▸ **Your goal**: Each entry must come back word for word; drop the images as you go.
- - - - - - -
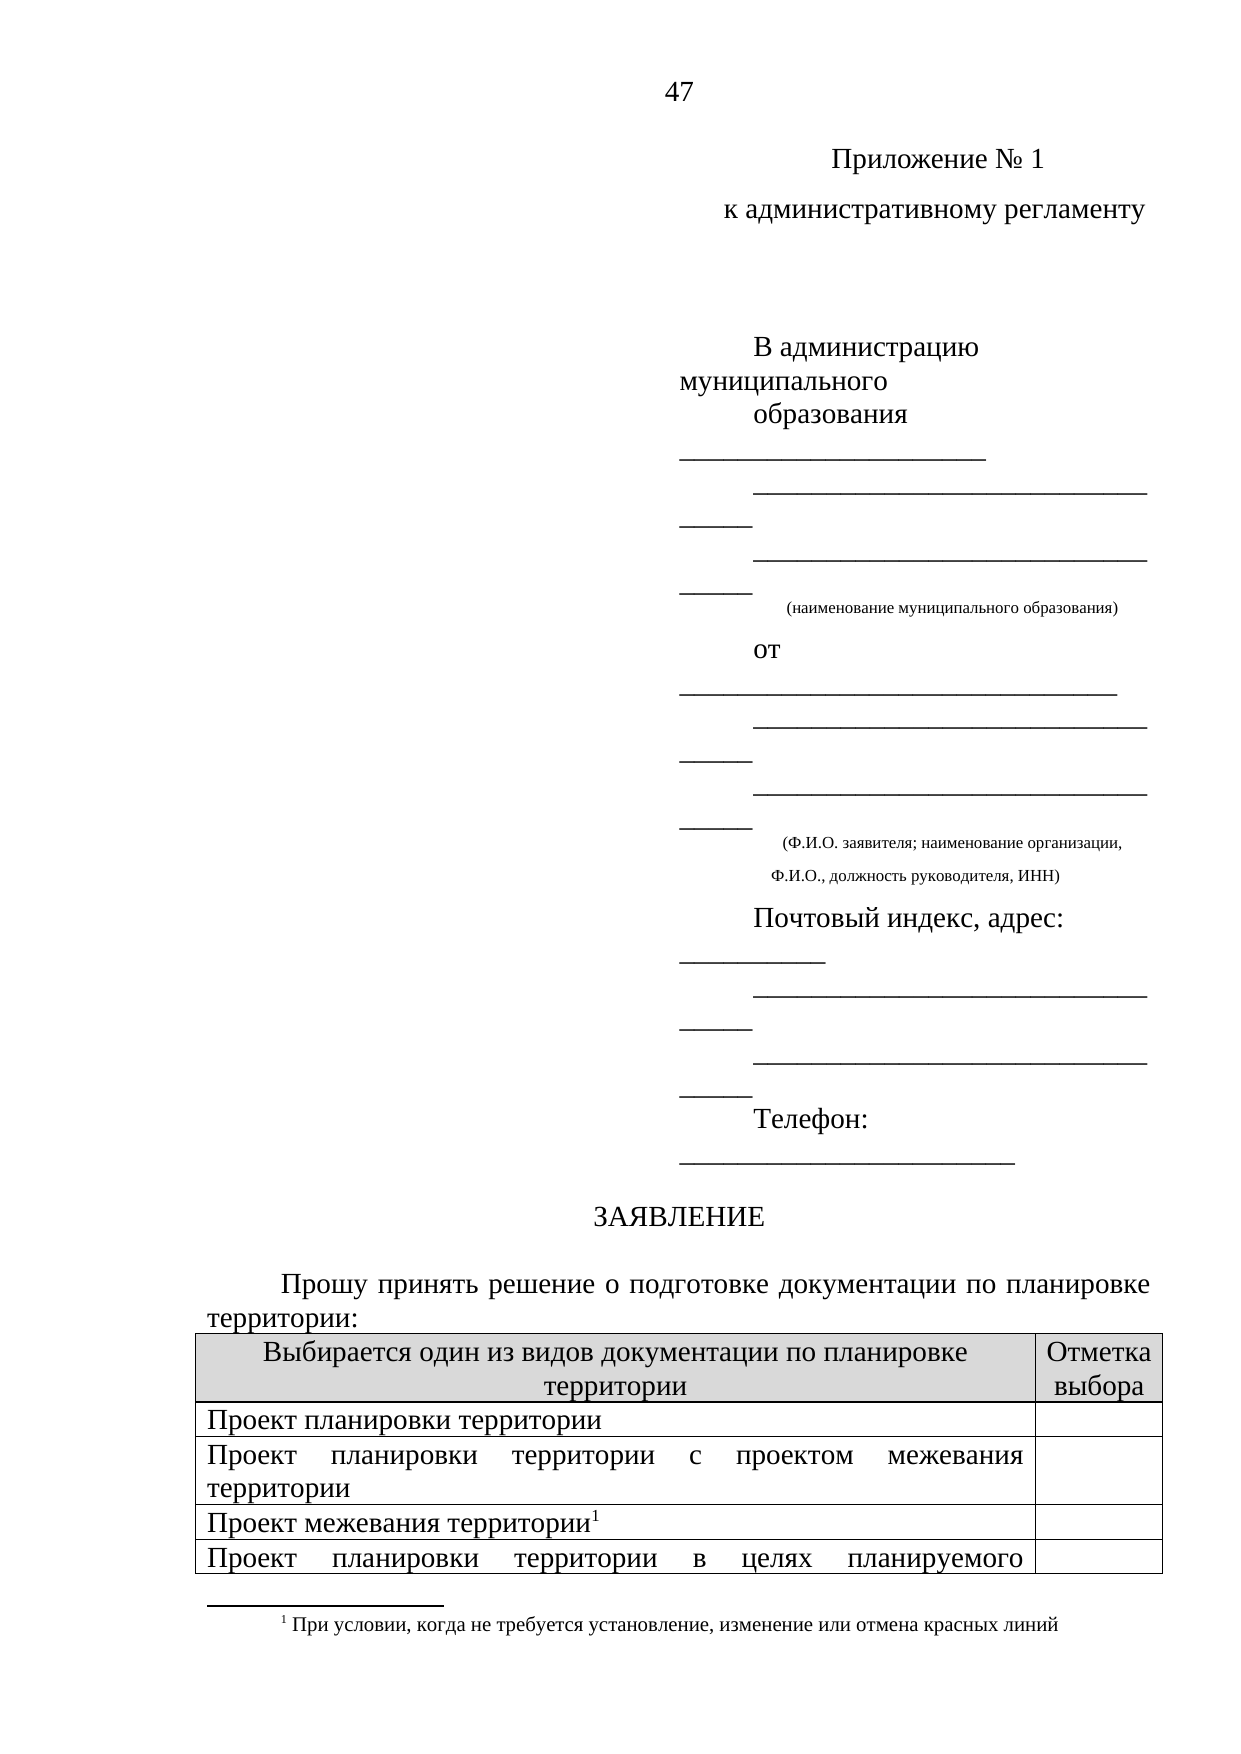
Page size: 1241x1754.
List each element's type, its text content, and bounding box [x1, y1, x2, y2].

text ________________________________ [679, 1034, 1152, 1101]
table_cell Проект межевания территории [196, 1505, 1035, 1539]
text ________________________________ [679, 464, 1152, 531]
text ЗАЯВЛЕНИЕ [207, 1199, 1152, 1233]
table_cell [1036, 1403, 1162, 1436]
text (наименование муниципального образования) [679, 598, 1152, 631]
text ________________________________ [679, 531, 1152, 598]
text Телефон: _______________________ [679, 1101, 1152, 1168]
text Почтовый индекс, адрес: __________ [679, 900, 1152, 967]
table_cell Проект планировки территории [196, 1403, 1035, 1436]
text от ______________________________ [679, 631, 1152, 698]
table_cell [196, 1540, 1035, 1573]
table_cell [1036, 1437, 1162, 1504]
table_cell Проект планировки территории с проектом межевания территории [196, 1437, 1035, 1504]
text (Ф.И.О. заявителя; наименование организации, Ф.И.О., должность руководителя, ИНН) [679, 833, 1152, 900]
table_cell [1036, 1505, 1162, 1539]
table_header Выбирается один из видов документации по планировке территории [196, 1334, 1035, 1401]
text В администрацию муниципального [679, 329, 1152, 397]
text к административному регламенту [724, 191, 1152, 225]
table_header Отметка выбора [1036, 1334, 1162, 1401]
text Прошу принять решение о подготовке документации по планировке территории: [207, 1266, 1152, 1333]
table_cell [1036, 1540, 1162, 1573]
text ________________________________ [679, 766, 1152, 833]
subtitle Приложение № 1 [724, 141, 1152, 174]
text образования _____________________ [679, 397, 1152, 464]
text ________________________________ [679, 698, 1152, 766]
text ________________________________ [679, 967, 1152, 1034]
- - - - - - -
▸ **Answer section**:
Page size: 1241x1754.
List each element's type, its text content, and bounding box [x1, y1, x2, y2].

text ________________________________ [679, 1034, 1152, 1101]
table_cell Проект межевания территории [196, 1505, 1035, 1539]
text ________________________________ [679, 464, 1152, 531]
text ЗАЯВЛЕНИЕ [207, 1199, 1152, 1233]
table_cell [1036, 1403, 1162, 1436]
text (наименование муниципального образования) [679, 598, 1152, 631]
text ________________________________ [679, 531, 1152, 598]
text Телефон: _______________________ [679, 1101, 1152, 1168]
text Почтовый индекс, адрес: __________ [679, 900, 1152, 967]
table_cell Проект планировки территории [196, 1403, 1035, 1436]
text от ______________________________ [679, 631, 1152, 698]
table_cell [196, 1540, 1035, 1573]
table_cell [1036, 1437, 1162, 1504]
table_cell Проект планировки территории с проектом межевания территории [196, 1437, 1035, 1504]
text (Ф.И.О. заявителя; наименование организации, Ф.И.О., должность руководителя, ИНН) [679, 833, 1152, 900]
table_cell [1036, 1505, 1162, 1539]
table_header Выбирается один из видов документации по планировке территории [196, 1334, 1035, 1401]
text В администрацию муниципального [679, 329, 1152, 397]
text к административному регламенту [724, 191, 1152, 225]
table_header Отметка выбора [1036, 1334, 1162, 1401]
text Прошу принять решение о подготовке документации по планировке территории: [207, 1266, 1152, 1333]
table_cell [1036, 1540, 1162, 1573]
text ________________________________ [679, 766, 1152, 833]
subtitle Приложение № 1 [724, 141, 1152, 174]
text образования _____________________ [679, 397, 1152, 464]
text ________________________________ [679, 698, 1152, 766]
text ________________________________ [679, 967, 1152, 1034]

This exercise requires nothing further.